Obviously all of these queries take place very very quickly, but all of these are ‘dynamic’ requests – I.e. the database is answering all these queries afresh every time. If there’s lots of people asking the database these queries at the same time then it can slow it down considerably. Think of it like visiting a supermarket and getting some sausages from the meat counter, some cheese from the deli counter, and so forth in order to put those ingredients together to make the html page.
Every person who visits that particular page repeats this same process of asking the database the same questions and getting the same answers. Now imagine that after one person has done their shopping, the supermarket now knows the ingredients you need for that particular page/recipe.

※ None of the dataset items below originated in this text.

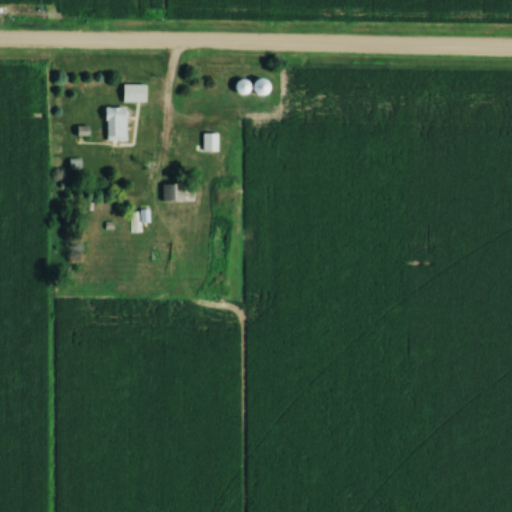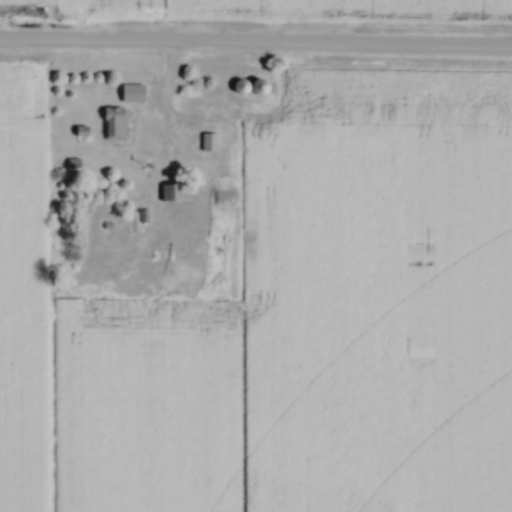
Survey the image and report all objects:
road: (256, 51)
building: (257, 87)
building: (131, 93)
building: (113, 123)
building: (206, 142)
building: (165, 192)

So it saves the next person’s time by putting all those ingredients together in a basket by the front door. Just tell them which page you want and they’ve probably made one earlier that’s ready to go.

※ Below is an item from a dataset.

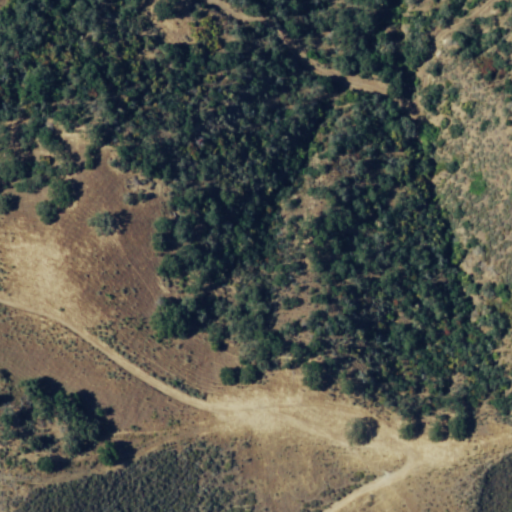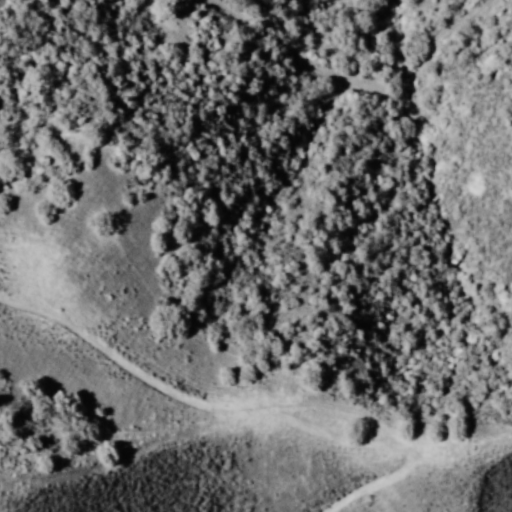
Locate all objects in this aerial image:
road: (452, 27)
road: (226, 444)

This ‘basket’ is effectively what static page caching is all about. It’s all about skipping out the database altogether where possible. You visit a page on my site and it checks whether there’s a copy of that page in the cache already. If there isn’t then it will go and create it from the database as usual. Once it has done that it will make copy of that finished HTML page and put it in the cache folder. When the next visitor to that page comes along, the cache will send it that ready-made HTML file rather than ‘dynamically’ creating it from the database. Every 24 hours or so, or when you update the site and the content changes, the cache empties itself.
This puts much less strain on your server – which can dish up static files from a folder much more efficiently than it can process a lot of simultaneous connections to the database. This can make your site load a lot quicker, especially if you’re on a shared server with lots of other CMS databases.

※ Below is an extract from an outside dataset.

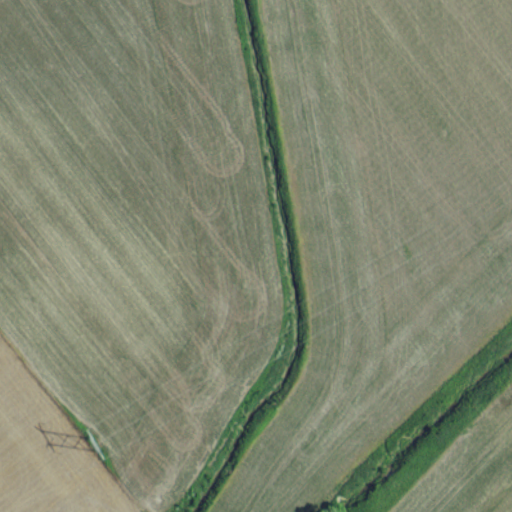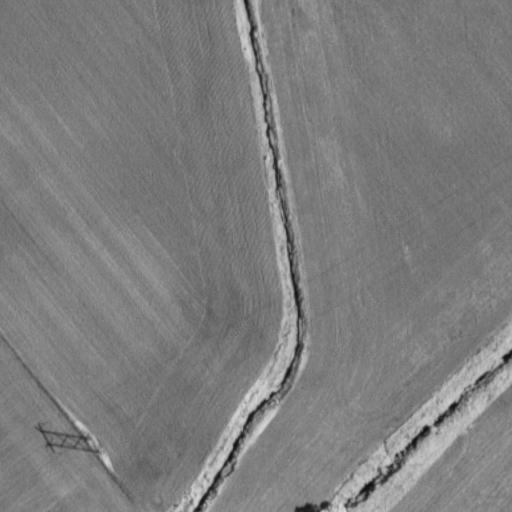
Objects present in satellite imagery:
power tower: (94, 451)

There’s a couple of plugins/modules that provide this static caching functionality. If you’re us in WordPress then check out the W3 Total Cache plugin. If you’re using Drupal as your CMS then have a look at the Boost module. Both sometimes work straight out of the box, but they can just as often take a bit of tinkering to get setup and working properly. A lot can depend on the type and configuration of your server.
Compressing files
A good CMS setup will do a good job of amalgamating and compressing the files that make up your site. The modules/plugins often add their own CSS and JavaScript scripts and these can pretty quickly add up.although they might be small in size, each one involves a separate http request (where your site opens a connection to its web server to get a file from it). Too many of these requests being open at the same time can slow down your site. The Boost and W3 Cache modules will help to amalmagamate them into just one or two files, and also compress them to make them as small in file size as possible.
Optimising Images
If you’ve been exporting all the images you add to your site in the right format and resolution then your images shouldn’t be taking up any more than bandwidth than they need to. Every now and again though you should see if you ‘optimise’ them even further (i.e. make the file size smaller without affecting the look of the image quality). An easy way to do this is to download the folder where your images are kept (in WordPress it’s usually in a wp-content/uploads folder) and then run those files through a program like Smush It to see if it can considerably reduce the file sizes. If it does then you can upload the squashed files to overwrite the existing ones on your server.
Image Sprites
Another image compression technique is to use image sprites. These are especially used for the lots of little icon images that appear around your site. Although they may be small in file size, if your footer has 7 social network icons in it, and they each have anothe colour background one when they’re hovered over, then that’s a potential 14 times that the browser has to open another http request to your server just to get a tiny file. That’s not very efficient and a way around it is to combine all of your icons and small graphics into one file and then use CSS to only show the required bit of the bigger picture. There’s loads of online CSS Sprite Generators to choose from and they’re pretty simple to use if you don’t mind editing the style sheet for your theme.